Locate each line below that includes "macros" and reproduce it.
### DATA FOR THIS TASK ###
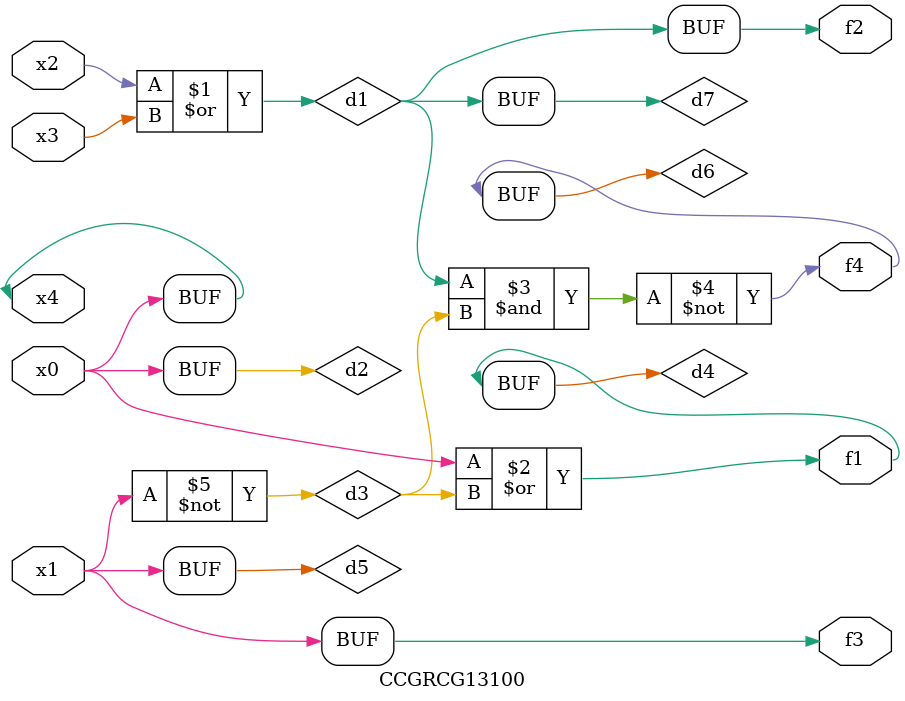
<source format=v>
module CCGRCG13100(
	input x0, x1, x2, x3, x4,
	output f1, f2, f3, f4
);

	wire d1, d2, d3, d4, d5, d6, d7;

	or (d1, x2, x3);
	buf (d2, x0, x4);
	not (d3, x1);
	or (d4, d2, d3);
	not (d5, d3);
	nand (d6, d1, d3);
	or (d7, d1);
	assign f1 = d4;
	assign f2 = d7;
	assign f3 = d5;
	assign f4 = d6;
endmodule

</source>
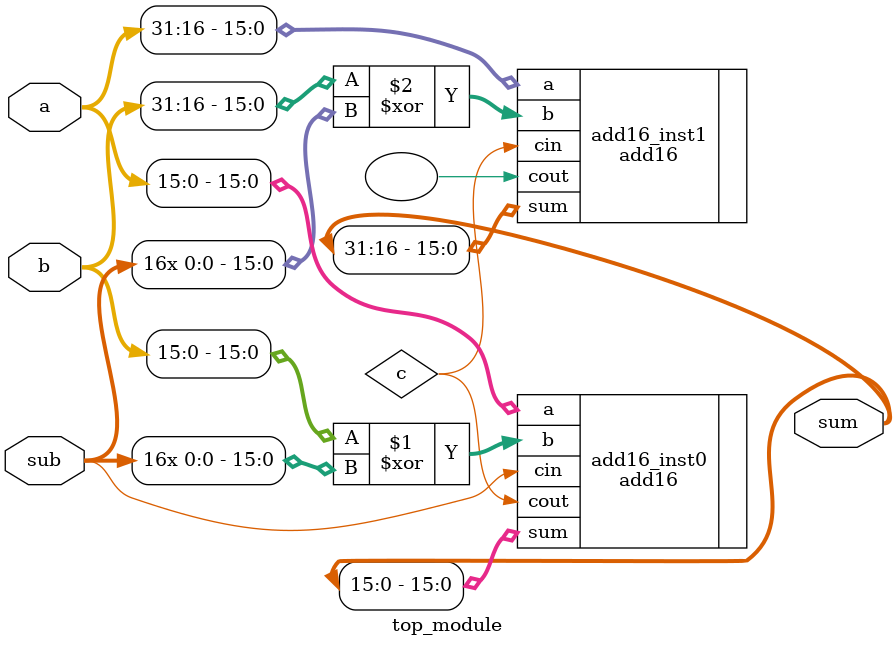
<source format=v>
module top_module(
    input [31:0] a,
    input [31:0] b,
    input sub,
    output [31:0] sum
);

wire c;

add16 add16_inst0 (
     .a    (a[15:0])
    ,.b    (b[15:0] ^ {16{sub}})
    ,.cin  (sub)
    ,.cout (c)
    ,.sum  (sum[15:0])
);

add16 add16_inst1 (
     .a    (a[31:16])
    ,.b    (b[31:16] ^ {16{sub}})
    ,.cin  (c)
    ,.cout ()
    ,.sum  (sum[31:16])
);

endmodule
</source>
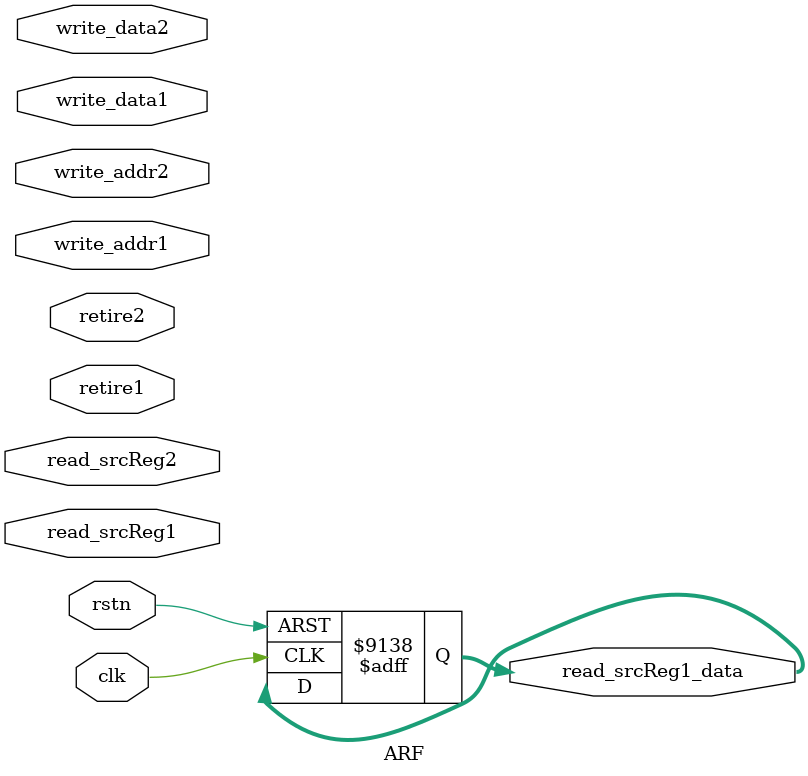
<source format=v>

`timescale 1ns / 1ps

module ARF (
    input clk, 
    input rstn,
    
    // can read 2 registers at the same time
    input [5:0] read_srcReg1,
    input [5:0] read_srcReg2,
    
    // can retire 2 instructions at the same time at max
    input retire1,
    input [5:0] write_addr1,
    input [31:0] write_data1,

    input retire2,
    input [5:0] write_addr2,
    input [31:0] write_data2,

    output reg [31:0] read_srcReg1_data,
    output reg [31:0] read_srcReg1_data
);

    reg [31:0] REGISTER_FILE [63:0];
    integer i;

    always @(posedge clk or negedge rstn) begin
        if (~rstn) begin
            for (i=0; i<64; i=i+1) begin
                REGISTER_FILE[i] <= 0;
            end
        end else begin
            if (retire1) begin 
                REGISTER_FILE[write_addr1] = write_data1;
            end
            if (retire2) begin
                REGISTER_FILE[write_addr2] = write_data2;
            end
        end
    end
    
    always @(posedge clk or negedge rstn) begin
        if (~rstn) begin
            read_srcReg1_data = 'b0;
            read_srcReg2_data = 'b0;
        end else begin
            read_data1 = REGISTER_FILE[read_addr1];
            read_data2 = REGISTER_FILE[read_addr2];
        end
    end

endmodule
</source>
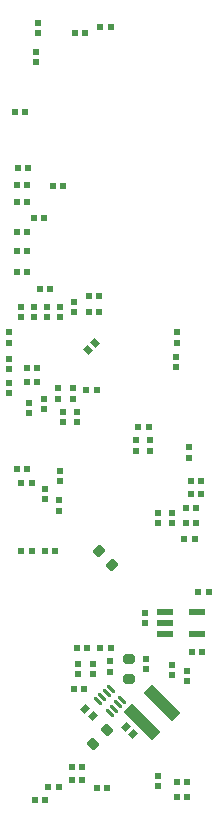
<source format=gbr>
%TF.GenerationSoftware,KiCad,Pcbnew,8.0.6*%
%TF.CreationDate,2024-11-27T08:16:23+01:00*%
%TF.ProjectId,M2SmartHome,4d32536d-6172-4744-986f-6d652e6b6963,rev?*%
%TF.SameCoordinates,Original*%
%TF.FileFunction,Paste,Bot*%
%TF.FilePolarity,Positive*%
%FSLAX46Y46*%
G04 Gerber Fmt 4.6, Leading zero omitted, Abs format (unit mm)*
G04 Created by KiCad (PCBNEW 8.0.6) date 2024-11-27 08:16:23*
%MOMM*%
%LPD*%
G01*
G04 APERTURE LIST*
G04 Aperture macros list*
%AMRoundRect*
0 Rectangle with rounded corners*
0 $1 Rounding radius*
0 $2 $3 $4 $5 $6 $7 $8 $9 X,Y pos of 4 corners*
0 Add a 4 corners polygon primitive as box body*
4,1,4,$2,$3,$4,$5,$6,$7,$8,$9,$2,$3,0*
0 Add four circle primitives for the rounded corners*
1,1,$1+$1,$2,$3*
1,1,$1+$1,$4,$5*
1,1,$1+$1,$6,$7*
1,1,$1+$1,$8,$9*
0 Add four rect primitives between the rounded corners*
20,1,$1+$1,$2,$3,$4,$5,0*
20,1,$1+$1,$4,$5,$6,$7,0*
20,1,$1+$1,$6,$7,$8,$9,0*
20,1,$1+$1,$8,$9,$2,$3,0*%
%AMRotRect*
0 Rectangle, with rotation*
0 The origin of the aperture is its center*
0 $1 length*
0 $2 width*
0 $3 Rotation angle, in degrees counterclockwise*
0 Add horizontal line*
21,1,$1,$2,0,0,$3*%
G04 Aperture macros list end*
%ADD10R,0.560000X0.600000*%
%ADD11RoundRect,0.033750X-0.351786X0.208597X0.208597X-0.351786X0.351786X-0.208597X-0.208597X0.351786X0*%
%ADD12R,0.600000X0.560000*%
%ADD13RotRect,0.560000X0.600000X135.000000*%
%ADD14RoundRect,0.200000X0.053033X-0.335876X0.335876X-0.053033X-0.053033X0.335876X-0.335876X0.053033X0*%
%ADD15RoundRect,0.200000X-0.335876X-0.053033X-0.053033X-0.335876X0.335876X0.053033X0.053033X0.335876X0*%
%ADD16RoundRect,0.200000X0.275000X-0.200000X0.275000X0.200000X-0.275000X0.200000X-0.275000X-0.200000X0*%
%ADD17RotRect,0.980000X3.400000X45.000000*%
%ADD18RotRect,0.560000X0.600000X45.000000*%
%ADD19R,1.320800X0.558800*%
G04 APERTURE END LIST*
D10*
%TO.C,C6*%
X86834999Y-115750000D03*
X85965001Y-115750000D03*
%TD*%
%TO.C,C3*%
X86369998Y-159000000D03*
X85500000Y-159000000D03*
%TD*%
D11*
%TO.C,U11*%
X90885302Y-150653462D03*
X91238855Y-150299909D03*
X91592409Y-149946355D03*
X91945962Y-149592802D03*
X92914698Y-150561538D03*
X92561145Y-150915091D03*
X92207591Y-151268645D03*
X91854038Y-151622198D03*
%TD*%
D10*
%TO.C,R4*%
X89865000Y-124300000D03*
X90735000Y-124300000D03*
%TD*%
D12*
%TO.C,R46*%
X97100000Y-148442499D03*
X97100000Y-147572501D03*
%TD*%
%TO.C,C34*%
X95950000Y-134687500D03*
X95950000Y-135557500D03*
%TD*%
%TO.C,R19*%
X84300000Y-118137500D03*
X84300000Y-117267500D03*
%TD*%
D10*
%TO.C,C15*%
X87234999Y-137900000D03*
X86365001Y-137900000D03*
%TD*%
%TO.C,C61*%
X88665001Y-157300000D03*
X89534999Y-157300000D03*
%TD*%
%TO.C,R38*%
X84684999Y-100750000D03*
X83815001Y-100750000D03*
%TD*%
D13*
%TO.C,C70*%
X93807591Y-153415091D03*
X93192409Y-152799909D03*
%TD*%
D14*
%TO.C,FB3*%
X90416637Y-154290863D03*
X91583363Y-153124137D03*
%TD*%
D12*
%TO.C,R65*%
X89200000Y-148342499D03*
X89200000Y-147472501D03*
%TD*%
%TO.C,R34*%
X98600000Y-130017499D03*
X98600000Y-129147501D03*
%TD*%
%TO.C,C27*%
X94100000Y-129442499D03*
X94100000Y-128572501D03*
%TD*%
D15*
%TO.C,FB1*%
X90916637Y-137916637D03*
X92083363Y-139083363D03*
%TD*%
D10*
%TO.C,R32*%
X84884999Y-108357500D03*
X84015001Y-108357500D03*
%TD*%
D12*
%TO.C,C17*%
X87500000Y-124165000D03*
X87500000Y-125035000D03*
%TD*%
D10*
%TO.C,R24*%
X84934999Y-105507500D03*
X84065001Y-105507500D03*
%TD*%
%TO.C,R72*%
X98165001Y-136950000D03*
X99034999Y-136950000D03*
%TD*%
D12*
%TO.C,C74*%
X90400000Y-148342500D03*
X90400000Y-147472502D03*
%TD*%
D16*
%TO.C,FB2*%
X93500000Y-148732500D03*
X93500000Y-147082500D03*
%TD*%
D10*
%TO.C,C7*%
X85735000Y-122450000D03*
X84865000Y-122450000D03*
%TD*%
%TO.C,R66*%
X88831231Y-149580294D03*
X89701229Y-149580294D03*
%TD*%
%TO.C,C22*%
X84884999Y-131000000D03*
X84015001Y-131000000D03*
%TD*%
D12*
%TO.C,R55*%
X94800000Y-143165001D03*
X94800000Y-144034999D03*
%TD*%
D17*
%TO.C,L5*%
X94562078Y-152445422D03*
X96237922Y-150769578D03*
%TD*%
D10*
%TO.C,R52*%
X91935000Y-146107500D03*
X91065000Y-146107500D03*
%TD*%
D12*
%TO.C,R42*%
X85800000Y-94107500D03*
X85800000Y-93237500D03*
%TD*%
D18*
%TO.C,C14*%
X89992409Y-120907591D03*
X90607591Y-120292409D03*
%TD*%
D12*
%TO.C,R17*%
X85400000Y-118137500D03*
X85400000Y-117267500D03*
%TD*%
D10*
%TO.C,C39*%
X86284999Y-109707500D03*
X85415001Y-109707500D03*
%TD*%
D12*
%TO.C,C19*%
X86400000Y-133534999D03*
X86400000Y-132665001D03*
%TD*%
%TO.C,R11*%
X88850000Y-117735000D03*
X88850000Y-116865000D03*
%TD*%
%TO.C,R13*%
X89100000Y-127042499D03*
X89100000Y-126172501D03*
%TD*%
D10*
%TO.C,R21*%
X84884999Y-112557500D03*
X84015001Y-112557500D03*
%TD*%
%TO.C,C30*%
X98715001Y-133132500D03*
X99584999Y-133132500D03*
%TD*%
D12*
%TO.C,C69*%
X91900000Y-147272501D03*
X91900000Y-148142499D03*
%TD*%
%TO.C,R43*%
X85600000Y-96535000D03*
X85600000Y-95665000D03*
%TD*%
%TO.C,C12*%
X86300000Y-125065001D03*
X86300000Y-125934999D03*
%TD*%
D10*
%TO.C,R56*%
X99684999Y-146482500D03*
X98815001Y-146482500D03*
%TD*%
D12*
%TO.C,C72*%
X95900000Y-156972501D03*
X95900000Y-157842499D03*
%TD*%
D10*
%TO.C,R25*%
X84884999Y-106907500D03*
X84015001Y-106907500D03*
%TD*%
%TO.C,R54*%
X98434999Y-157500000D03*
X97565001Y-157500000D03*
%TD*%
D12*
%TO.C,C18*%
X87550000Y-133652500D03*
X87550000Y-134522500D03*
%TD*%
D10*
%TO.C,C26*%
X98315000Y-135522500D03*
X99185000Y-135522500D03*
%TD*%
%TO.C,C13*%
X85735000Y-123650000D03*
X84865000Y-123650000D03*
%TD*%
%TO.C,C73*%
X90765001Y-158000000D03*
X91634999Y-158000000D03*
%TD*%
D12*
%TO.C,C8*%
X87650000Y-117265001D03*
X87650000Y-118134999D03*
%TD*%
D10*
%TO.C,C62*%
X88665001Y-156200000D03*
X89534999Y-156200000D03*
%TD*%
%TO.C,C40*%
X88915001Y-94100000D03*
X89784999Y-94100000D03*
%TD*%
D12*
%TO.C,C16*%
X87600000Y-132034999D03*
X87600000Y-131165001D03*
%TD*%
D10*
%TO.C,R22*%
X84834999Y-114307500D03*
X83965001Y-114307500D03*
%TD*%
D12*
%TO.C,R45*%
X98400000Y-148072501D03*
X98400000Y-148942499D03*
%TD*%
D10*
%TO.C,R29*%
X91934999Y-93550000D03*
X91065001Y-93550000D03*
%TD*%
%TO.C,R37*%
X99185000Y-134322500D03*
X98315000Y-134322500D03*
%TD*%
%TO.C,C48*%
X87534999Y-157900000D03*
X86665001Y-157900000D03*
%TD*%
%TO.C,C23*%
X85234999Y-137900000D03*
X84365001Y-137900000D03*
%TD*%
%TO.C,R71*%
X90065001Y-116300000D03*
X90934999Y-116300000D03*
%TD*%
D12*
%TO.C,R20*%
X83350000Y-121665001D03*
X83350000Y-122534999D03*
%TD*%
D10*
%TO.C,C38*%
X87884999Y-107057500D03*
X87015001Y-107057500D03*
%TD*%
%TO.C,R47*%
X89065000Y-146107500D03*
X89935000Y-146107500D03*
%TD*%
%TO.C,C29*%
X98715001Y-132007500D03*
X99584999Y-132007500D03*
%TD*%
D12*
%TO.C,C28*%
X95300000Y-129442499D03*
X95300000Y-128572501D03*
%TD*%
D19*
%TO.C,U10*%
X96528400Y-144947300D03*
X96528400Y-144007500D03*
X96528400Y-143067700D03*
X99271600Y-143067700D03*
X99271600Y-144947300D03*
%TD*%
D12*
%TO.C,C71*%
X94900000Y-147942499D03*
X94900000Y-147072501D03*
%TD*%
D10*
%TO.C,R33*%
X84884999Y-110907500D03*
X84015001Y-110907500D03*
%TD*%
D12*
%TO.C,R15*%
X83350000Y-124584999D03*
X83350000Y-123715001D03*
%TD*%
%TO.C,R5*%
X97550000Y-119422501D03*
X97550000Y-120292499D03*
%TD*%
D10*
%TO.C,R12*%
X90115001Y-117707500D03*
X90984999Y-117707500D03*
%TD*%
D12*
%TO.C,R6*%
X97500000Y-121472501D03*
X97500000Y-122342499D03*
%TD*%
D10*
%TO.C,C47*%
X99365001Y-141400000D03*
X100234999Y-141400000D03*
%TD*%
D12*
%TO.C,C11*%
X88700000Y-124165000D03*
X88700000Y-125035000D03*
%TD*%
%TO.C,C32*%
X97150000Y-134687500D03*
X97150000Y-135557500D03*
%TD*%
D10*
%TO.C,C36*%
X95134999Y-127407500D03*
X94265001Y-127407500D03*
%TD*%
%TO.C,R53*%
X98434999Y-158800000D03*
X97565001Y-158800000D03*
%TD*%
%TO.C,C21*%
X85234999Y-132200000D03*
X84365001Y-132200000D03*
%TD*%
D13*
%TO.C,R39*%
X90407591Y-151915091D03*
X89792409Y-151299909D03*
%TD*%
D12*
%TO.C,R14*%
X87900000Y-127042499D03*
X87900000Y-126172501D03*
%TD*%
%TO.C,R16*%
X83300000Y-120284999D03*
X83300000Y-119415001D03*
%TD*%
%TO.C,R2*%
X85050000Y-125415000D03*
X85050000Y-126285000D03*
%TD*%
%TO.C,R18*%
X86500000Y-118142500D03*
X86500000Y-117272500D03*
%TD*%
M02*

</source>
###
-- ANSWER TO THIS TASK --
G04 Aperture macros list*
G04 Aperture macros list end*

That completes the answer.